FDA Panel Supports H5N1 Adjuvant Vaccine

Diana Mahoney

November 16, 2012

By unanimous vote, an advisory committee of the US Food and Drug Administration (FDA) recommended approval this week of GlaxoSmithKline's H5N1 adjuvanted influenza vaccine based on the strength of supporting data from 2 pivotal trials.

In an open session streamed live over the Internet on November 14, the FDA's 14-member Vaccines and Related Biological Products Advisory Committee agreed that the safety and immunogenicity data for the monovalent influenza A vaccine, which contains GlaxoSmithKline's proprietary adjuvant AS03, supports licensure of the active vaccine in individuals aged 18 years or older who are at risk for exposure to the H5N1 influenza virus subtype. The move brings the vaccine a step closer to becoming the first FDA-approved adjuvant influenza vaccine in the United States.

Development of the antigen-sparing vaccine was sanctioned by the US government through a contract with the manufacturer. As such, if licensed, the vaccine will be owned and distributed by the government in the event of a pandemic and will not be marketed by GlaxoSmithKline.

Compared with influenza vaccines without adjuvants, which contain 15 μg of antigen, the AS03-boosted vaccine contains 3.75 μg of antigen, according to a briefing document supplied by the FDA. If the vaccine's biologic license application successfully navigates the FDA's accelerated approval process, it will be included in the US pandemic emergency stockpile for distribution as per the US Department of Health and Human Services Pandemic Influenza Plan.

The accelerated approval protocol allows licensing decisions to be made on the basis of evidence of immunogenicity via antibody response rather than evidence of actual protection from clinical trials. The latter will be required if accelerated approval is granted, the briefing document explains.

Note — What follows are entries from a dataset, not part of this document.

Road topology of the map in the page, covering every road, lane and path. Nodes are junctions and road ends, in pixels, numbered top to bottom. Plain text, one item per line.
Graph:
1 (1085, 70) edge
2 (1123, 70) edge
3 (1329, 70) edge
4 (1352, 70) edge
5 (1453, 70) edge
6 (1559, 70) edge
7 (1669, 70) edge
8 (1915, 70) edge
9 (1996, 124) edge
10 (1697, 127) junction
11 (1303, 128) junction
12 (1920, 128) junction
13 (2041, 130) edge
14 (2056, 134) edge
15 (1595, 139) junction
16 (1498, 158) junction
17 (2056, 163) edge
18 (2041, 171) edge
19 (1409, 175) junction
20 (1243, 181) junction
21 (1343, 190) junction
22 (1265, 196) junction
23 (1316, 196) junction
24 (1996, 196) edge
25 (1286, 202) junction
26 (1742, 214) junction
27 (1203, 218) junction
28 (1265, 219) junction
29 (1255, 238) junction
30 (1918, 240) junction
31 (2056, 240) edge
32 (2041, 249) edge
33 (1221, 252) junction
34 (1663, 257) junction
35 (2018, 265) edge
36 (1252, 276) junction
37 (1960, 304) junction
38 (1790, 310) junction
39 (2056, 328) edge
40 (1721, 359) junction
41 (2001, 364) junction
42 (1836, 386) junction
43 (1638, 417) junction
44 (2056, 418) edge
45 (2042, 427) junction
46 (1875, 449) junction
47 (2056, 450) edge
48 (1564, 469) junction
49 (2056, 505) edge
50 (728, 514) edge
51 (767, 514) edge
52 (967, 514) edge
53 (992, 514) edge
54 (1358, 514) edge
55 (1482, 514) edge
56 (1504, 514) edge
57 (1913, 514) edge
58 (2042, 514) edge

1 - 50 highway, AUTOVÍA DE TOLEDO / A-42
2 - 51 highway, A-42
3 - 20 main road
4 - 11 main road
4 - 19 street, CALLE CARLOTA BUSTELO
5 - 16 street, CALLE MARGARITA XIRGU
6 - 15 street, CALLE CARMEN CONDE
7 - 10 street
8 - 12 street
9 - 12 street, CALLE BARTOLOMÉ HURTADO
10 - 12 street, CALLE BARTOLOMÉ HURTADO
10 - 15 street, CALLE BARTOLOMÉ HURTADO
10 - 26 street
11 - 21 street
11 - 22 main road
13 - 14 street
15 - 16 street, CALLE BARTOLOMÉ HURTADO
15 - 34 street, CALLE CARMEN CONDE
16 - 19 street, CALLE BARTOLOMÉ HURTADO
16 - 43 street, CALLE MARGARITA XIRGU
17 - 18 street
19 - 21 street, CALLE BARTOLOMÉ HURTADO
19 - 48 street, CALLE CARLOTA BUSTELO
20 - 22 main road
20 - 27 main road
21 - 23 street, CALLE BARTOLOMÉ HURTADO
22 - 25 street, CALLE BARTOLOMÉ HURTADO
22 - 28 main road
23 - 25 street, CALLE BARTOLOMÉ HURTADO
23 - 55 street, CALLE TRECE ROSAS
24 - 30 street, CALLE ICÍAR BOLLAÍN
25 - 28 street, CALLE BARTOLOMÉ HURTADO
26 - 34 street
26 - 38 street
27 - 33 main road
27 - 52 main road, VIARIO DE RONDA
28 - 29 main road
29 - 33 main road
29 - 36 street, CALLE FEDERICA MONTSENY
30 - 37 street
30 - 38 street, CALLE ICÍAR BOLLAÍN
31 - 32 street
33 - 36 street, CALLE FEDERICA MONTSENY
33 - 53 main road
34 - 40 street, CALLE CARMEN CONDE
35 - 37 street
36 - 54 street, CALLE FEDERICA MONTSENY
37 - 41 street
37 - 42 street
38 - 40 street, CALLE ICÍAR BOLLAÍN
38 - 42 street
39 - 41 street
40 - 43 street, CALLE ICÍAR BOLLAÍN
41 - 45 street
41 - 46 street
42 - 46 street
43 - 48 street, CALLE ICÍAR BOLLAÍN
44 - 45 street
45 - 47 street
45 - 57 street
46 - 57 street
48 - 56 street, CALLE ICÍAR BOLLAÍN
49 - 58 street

The question of how such confirmation would be made was addressed by the panel, with at least 5 members advocating an efficacy study of the vaccine conducted during an H5N1 influenza pandemic. Other panel members suggested that data from an efficacy study of a seasonal influenza vaccine manufactured using the same process of the adjuvanted product would be more feasible.

Bruce Innis, vice president of vaccine discovery and development at GlaxoSmithKline, said the company plans to pursue the latter approach, suggesting that data from the efficacy study of FluLaval, the company's seasonal, unadjuvanted H1N1 vaccine, "uses the same manufacturing process and could be used to confirm the clinical benefit of Q-Pan H5N1," which is the informal name for the adjuvanted vaccine.

Need for 2 Doses Raises Flag

As part of the assessment of supporting evidence for the current recommendation, Andrea James, MD, from the FDA's Center for Biologics Evaluation and Research, discussed the findings of the 2 key North American multicenter trials, including a 680-participant study (in which the vaccine was compared with the same vaccine without the adjuvant) and a trial involving 4561 adults (in which the active vaccine was compared with placebo).

In the former study, "2 doses of the vaccine were required to achieve an adequate immune response based on the FDA criteria [defined as a titer greater than 1:40 measured by a hemagglutination inhibition assay]," Dr. James said.

The need for 2 doses raised a flag for at least 1 panel member, Pedro Piedra, MD, from Baylor College of Medicine in Houston, Texas, who acknowledged that although the Center for Biologics Evaluation and Research's definition for immunogenicity was met, "many individuals may only get 1 dose. One needs to think about how down the road we can do better than a 2-dose requirement."

The second study demonstrated achievement of a positive antibody response in 70% of adults aged 18 to 65 years and in 60% of those older than 65 years. "After 2 doses of the vaccine, the seroconversion rate among working-age adults was approximately 91%, and among older adults it was 74%," Dr. James reported. The respective seroconversion rates for the placebo recipients in both age groups were 1.3% and 2.5%, she said.

With respect to adverse events, "we saw more frequent local and systemic reactogenicity and more severe local reactogenicity associated with the vaccine in both trials," Dr. James said during the open session. Specifically, injection-site pain was 4 times more prevalent and myalgia twice as prevalent in the adjuvant group compared with in the no-adjuvant group in the first trial, and both events were twice as common in the vaccine group in the second trial.

Because mortality associated with influenza A H5N1 subtype viral infection is highest among children and young adults, GlaxoSmithKline is currently conducting studies of the vaccine in children older than 16 months and plans to expand the approval application accordingly, Innis stated.

The FDA expects to reach a final decision on the vaccine's approval in December 2012, according to the briefing document. "If approved, the vaccine is to be used only according to official guidance from the US Government."

Dr. James and Dr. Piedra have disclosed no relevant financial relationships.